Greally’s group is also interested in studying unmethylated DNA, which “seems to mark functionally interesting sites,” he said, and has proposed a strategy for enriching unmethylated DNA using certain DNA-binding proteins.
Initially, he and his colleagues believed that they would need 454’s longer reads to map bisulfite-converted DNA accurately back to the genome, but that is no longer true. “What we have realized is that the problem is bioinformatically soluble,” he said. “The depth of coverage offered by [Illumina’s] Solexa is very attractive and is making it a preferred platform for what we want to do.”
Greally added that ABI’s SOLiD platform is “intriguing as well for some of the projects we are thinking of” that require paired-end reads, which ABI has been implementing from the outset, “so we are certainly interested in exploring that as well.”
Albert Einstein plans to acquire “at least one” next-generation sequencer as part of a new epigenomics infrastructure, Greally said. “It’s on our shortlist of things to do right now, and certainly the collaboration with the Broad is going to be great in terms of putting us on the right path for setting up the technology effectively.”
Finally, Yijun Ruan’s group at the Genome Institute of Singapore will use his three-year, $990,000 ENCODE technology award to develop a method to study long-range chromatin interactions. High-throughput sequencing will play a crucial role in this method, called chromatin interaction analysis using paired end ditagging, or ChIA-PET, Ruan told In Sequence by e-mail last month. The grant follows an earlier ENCODE technology award he won in 2004 to develop ditag technologies for transcriptome annotation.

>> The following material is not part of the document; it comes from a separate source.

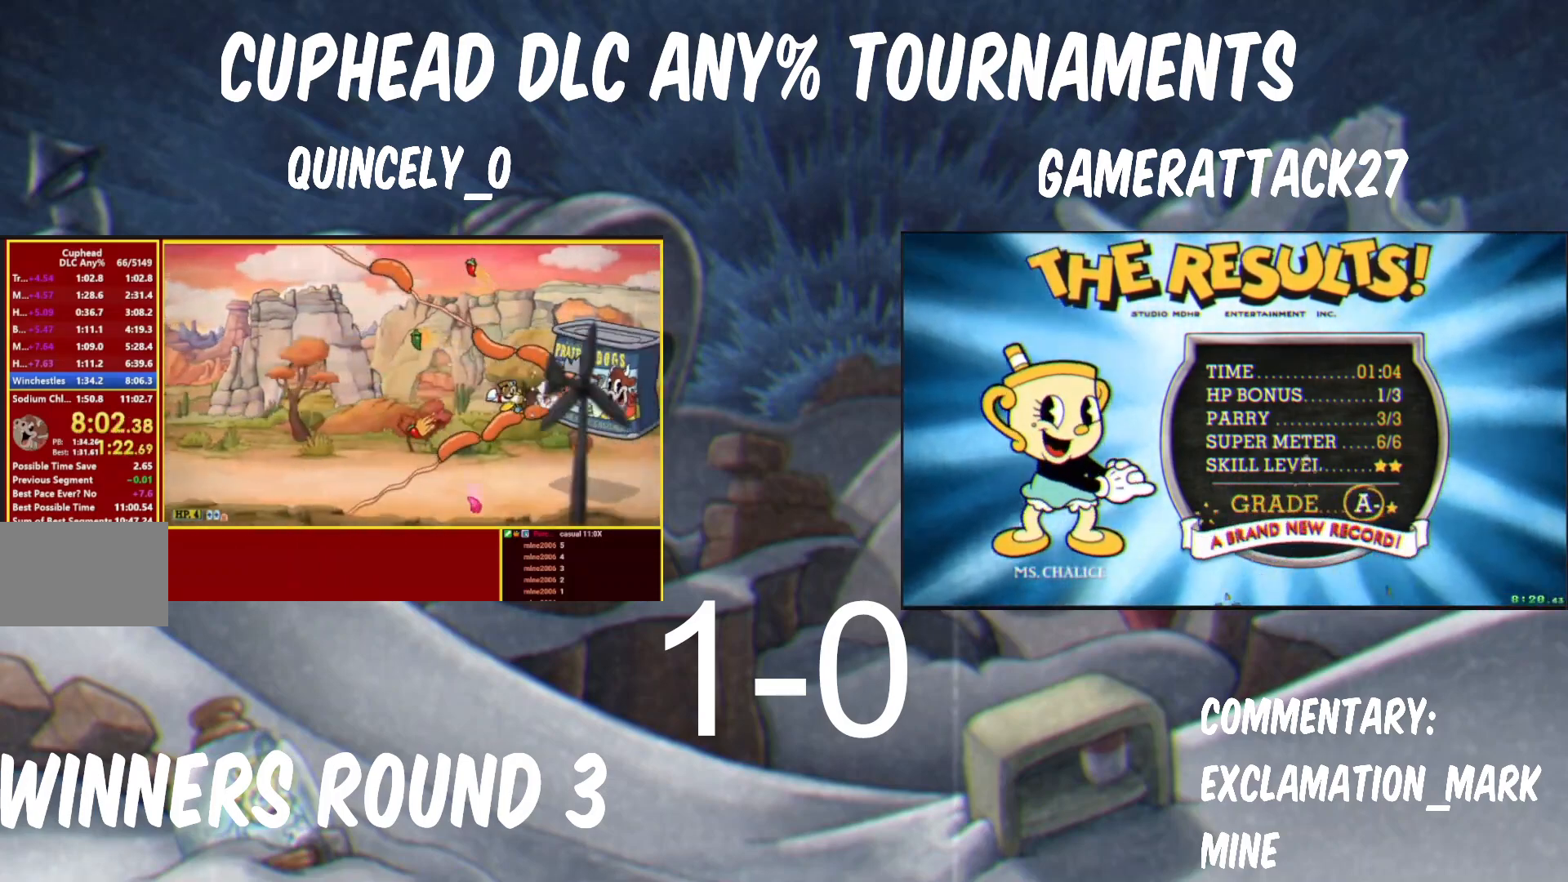
{"buttons": ["Y"], "left_stick": "down-right", "events": [[183, "left_stick", "right"], [333, "left_stick", "down-right"]]}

Because the noise in the chromatin analysis is high, “the conventional sequencing method is not practical,” Ruan said. “The tag-based next-generation sequencing platforms are perfect for this application” and “the only affordable approach, as a matter of fact.”
His group started out with 454’s sequencer and is now using Illumina’s. It is also getting an ABI SOLiD sequencer. “We will jump to whatever new sequencing instrument [provides] more throughput, high speed, and low cost,” Ruan said.
But generating the sequence data is probably the easiest part of the project. What will be more difficult is to construct the libraries, and analyze the data, according to Ruan. “There is a set of entirely new challenges in bioinformatics to deal with this kind of data,” he explained. “We are trying to develop an entire pipeline from library construction to data delivery and visualization.”